Seriously.  This isn't a long book, but it has layers upon layers, and the symbolism runs deep.  A lot of reviewers will tell you the book is about identity, and how people define themselves in relation to nationality, their environment, and each other.  

And I think that's correct, but that it's also about bombs.  There's a lot of detail about the mechanics of explosive devices, and I think that is a reflection of the "bombs" in the story.  Situations and combinations of personalities that are inevitably going to to blow up.

The four primary characters are in a place and time where any part of the physical world could explode at the whim of an IED.  They're near the end of WWII in a near-destroyed villa, following the German retreat from Italy, and they themselves are mentally and physically bombed out from their various and numerous wartime traumas.  Their stories crisscross with each other and explosive characters from their pasts.

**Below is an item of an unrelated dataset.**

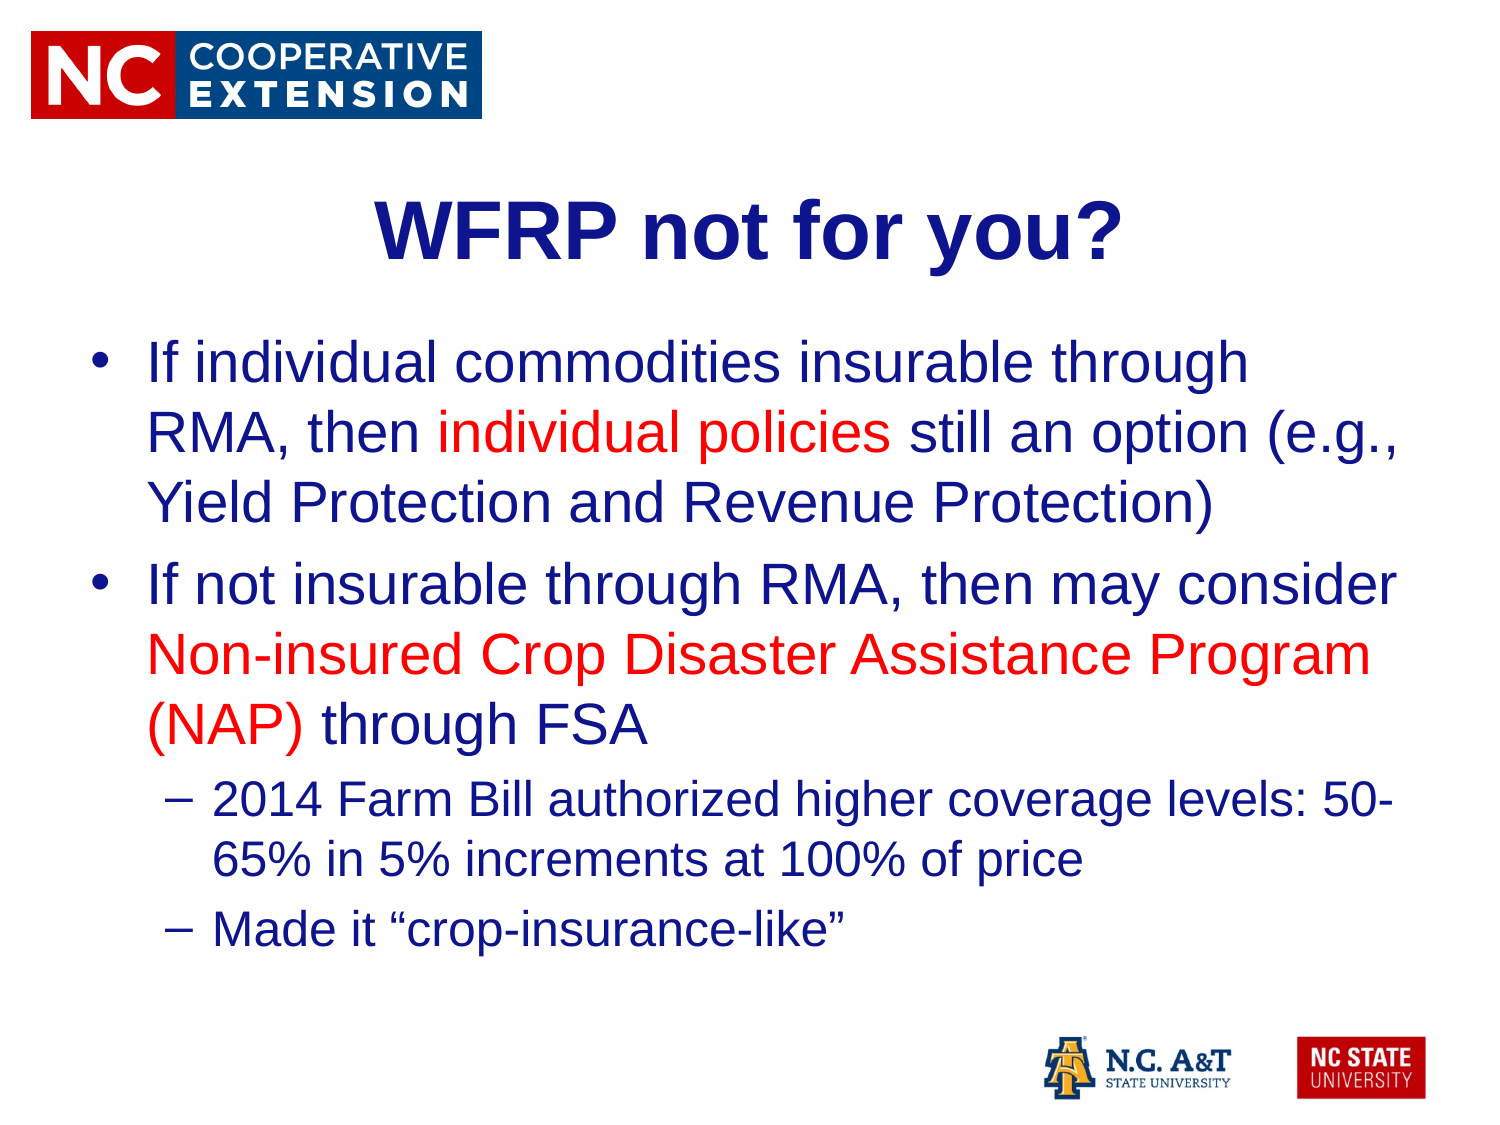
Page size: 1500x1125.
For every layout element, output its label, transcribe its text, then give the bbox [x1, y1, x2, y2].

At the center is of course, the English Patient, who has no physical identity any longer and who isn't really English, either.  Who connects all of the characters, past and present, and who has been responsible for more than one explosion of his own.

And then, of course, the atomic bombs that effectively end WWII also bring the book to its end.

This book, moreso than many others, reminds you that stories are art.

Final call:





Read this, please.  Not if you want a plot burner.  You are going to feel like Elaine if that's what you're after.  But if you want to be reminded of why you read ALL of the books, then read this one, now.